Lo conobbi una triste giornata di novembre, quando il lavoro sembrava non avere fine e cercavo qualsiasi motivo per distrarmi.
Lui era sempre alla ricerca di una penna, continuava a dirmi che un giornalista senza penna era come un violinista senza violino e mi faceva ridere. Iniziai io, scrivendo una mail, lui mi rispose subito e la mia fantasia iniziò a galoppare.
Lui propose un incontro a metà strada, Firenze magari.
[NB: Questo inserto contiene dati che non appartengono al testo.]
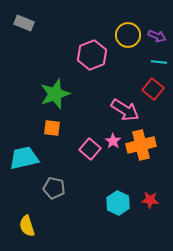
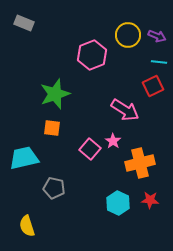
red square: moved 3 px up; rotated 25 degrees clockwise
orange cross: moved 1 px left, 18 px down
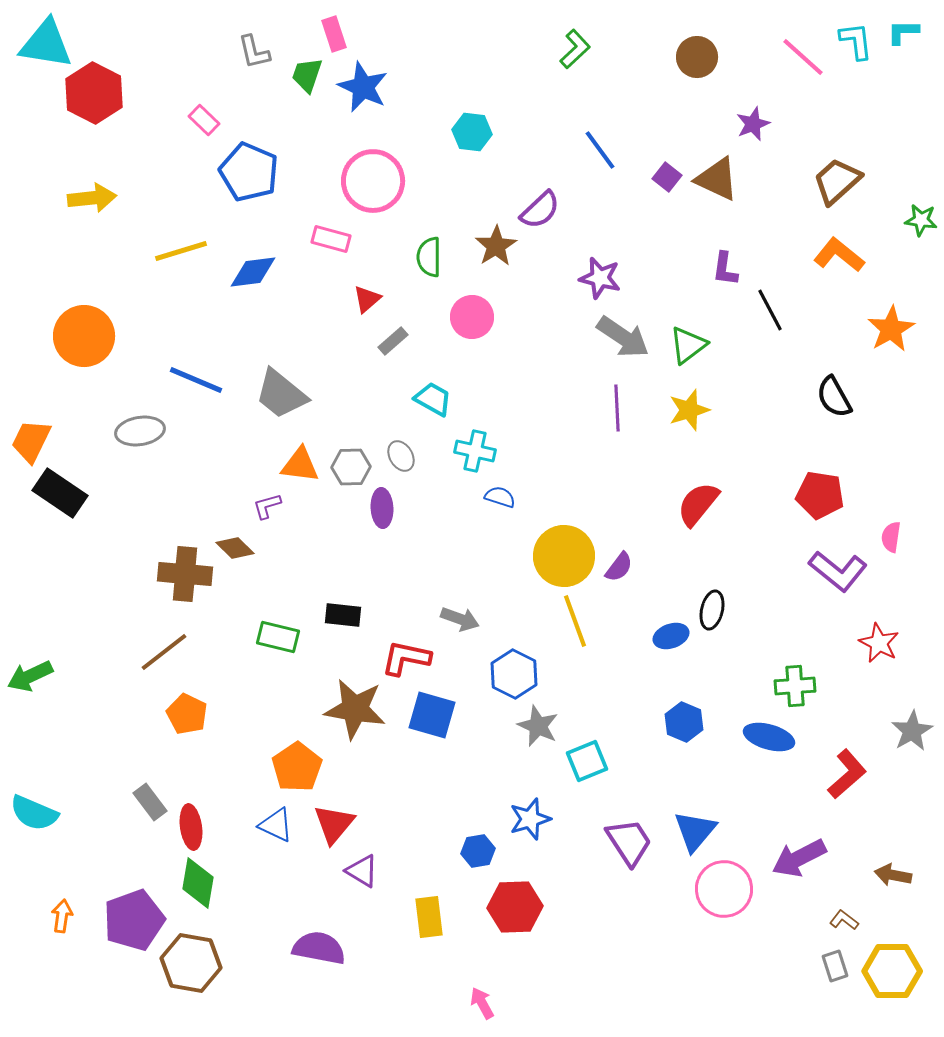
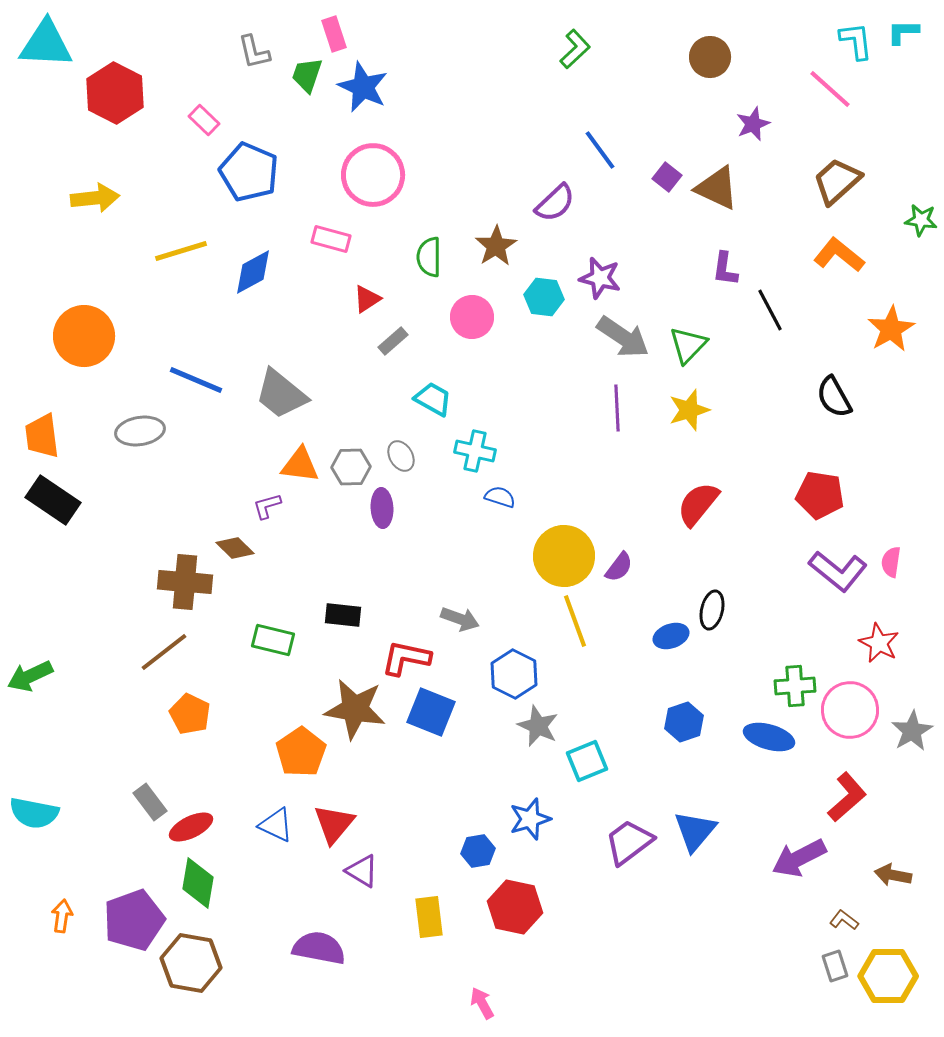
cyan triangle at (46, 44): rotated 6 degrees counterclockwise
brown circle at (697, 57): moved 13 px right
pink line at (803, 57): moved 27 px right, 32 px down
red hexagon at (94, 93): moved 21 px right
cyan hexagon at (472, 132): moved 72 px right, 165 px down
brown triangle at (717, 179): moved 9 px down
pink circle at (373, 181): moved 6 px up
yellow arrow at (92, 198): moved 3 px right
purple semicircle at (540, 210): moved 15 px right, 7 px up
blue diamond at (253, 272): rotated 21 degrees counterclockwise
red triangle at (367, 299): rotated 8 degrees clockwise
green triangle at (688, 345): rotated 9 degrees counterclockwise
orange trapezoid at (31, 441): moved 11 px right, 5 px up; rotated 33 degrees counterclockwise
black rectangle at (60, 493): moved 7 px left, 7 px down
pink semicircle at (891, 537): moved 25 px down
brown cross at (185, 574): moved 8 px down
green rectangle at (278, 637): moved 5 px left, 3 px down
orange pentagon at (187, 714): moved 3 px right
blue square at (432, 715): moved 1 px left, 3 px up; rotated 6 degrees clockwise
blue hexagon at (684, 722): rotated 18 degrees clockwise
orange pentagon at (297, 767): moved 4 px right, 15 px up
red L-shape at (847, 774): moved 23 px down
cyan semicircle at (34, 813): rotated 12 degrees counterclockwise
red ellipse at (191, 827): rotated 72 degrees clockwise
purple trapezoid at (629, 842): rotated 94 degrees counterclockwise
pink circle at (724, 889): moved 126 px right, 179 px up
red hexagon at (515, 907): rotated 14 degrees clockwise
yellow hexagon at (892, 971): moved 4 px left, 5 px down
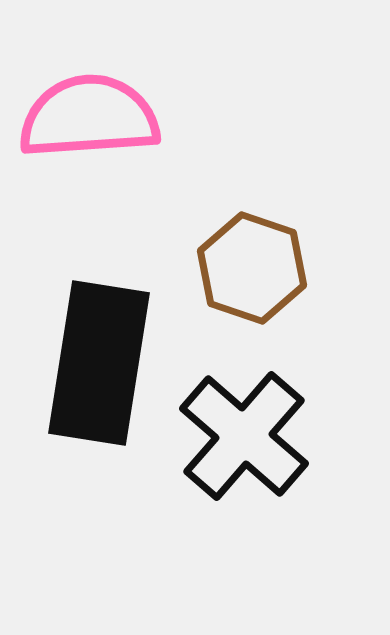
Così, ci andai senza una ragione precisa. Semplicemente: mi piaceva. E aveva solleticato la mia vanità, la mia voglia di scoprire e mettermi in gioco. Erano motivi sufficienti, no?
Arrivata alla stazione, lui era già lì. Due parole, poi il silenzio. Odio parlare di oroscopi e di vacanze, della città e dei bla-bla di circostanza. O è alta filosofia o è brutale pettegolezzo, nel mezzo c’è la noia che mi annoia. Decidiamo di andare in hotel, o meglio, decide lui dopo un goffo tentativo di recuperare un preservativo nelle farmacie chiuse della città.
Stupido tentativo, il mio, di replicare o cancellare il passato, per dimenticare gli occhi, le mani, la bocca di chi mi aveva insegnato a volare.
Impossibile tentativo. Lo sapevo ma volevo esserne incosciente allo stesso tempo.
Ci sono baci che non si scordano. Ci sono amori che non si dimenticano. Ci sono pomeriggi trascorsi in un hotel fiorentino vista Arno che non si dovrebbero neppure raccontare.